All of this would be great, except for the people that American is bringing the guns to, (the contras,) don’t actually want the guns. Instead, they want drugs. That and to come to America. So Seal starts bringing the guns to the cartel and the drugs to the Contras. At this point, he’s crossing a line too far. It’s one thing to omit other jobs he’s doing from the CIA, but to take their money and guns and not even deliver them to where they’re supposed to go, is definitely asking for trouble. And it definitely catches up with this guy. First, it’s the local police in the town where Seal lives with his family kicking the door down and raiding the place. Only Seal isn’t around to see that. Shaffer tips him off and sets up a home for him and his family in Mena, Arkansas, and Seal gets his family out of the house just in time, heading off to Mean to set up in a new location.


Not long after that we meet the brother of Seal’s wife. There’s always a long lost brother who shows up halfway into the movie and screws everything up. I recently saw Ingrid Goes West, a great movie that was extremely unusual and dark as hell, and yet it still had the brother cliche, showing up and wrecking everything. Here, JB, played by Caleb Landry Jones (the actor who has just had a huge year from Get Out to Three Billboards Outside of Ebbing Missouri,) comes in, sees all the money his brother in law is making, and starts stealing a bunch of it. All this despite the fact that Seal has given him a job and brought him into the operation.


When JB gets picked up by the cops, it is the beginning of the downfall for everyone. Seal tries to get JB out of the country, only the cartel has other ideas, and thinks JB might start talking in order to make a plea deal. And it isn’t long before a whole bunch of other agencies find out about Seal, the CIA has to disavow that they ever knew him, and Seal is caught by four different agencies all at the same time. That scene, where everyone shows up at once, is a little too unbelievable. Especially in a movie that is supposed to be realistic. When True Romance and Enemy of the State tried it for their endings (both movies directed by Tony Scott,) it worked a little better because those movies were clearly made-up, but here it just feels forced.


So does the way that Seal gets out of it to make a deal with the White House. Sure the fact that he goes all the way up to the top in order to get out of trouble is great, but the confidence that he has, knowing that he will get out of it, when talking to the different authority figures who have arrested him, is ridiculous. Especially when Seal had no idea that the White House thing was about to happen. And yet he’s sitting there telling all those guys that he’s about to walk free, while they’re all laughing at him. He even offers to buy them all Cadillacs if they let him go, knowing full well that they won’t. He’s just way too confident for a man who has no idea that the White House deal is coming his way.

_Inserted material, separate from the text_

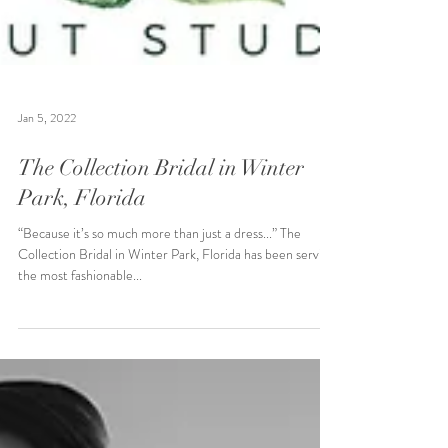
Jan 5, 2022
The Collection Bridal in Winter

And that leads us into a new mission, working for the highest authority in our country, who as it happens cares the least about Seal of anyone. The ending makes a lot of sense, in terms of where it goes and how thing unfold. It might not be uplifting, but it’s certainly realistic. In a movie that took lots of liberties, it’s nice that they came back to reality for the final touches. Most of the movie is good, but there are some definite parts in the second half that feel forced. Still, when it comes to drug cartel movies, this is one of the better ones. It’s no Sicario, but it’s a hell of a lot better than the Infiltrator, and might even give Blow a run for its money. Being in that kind of company is a nice accomplishment.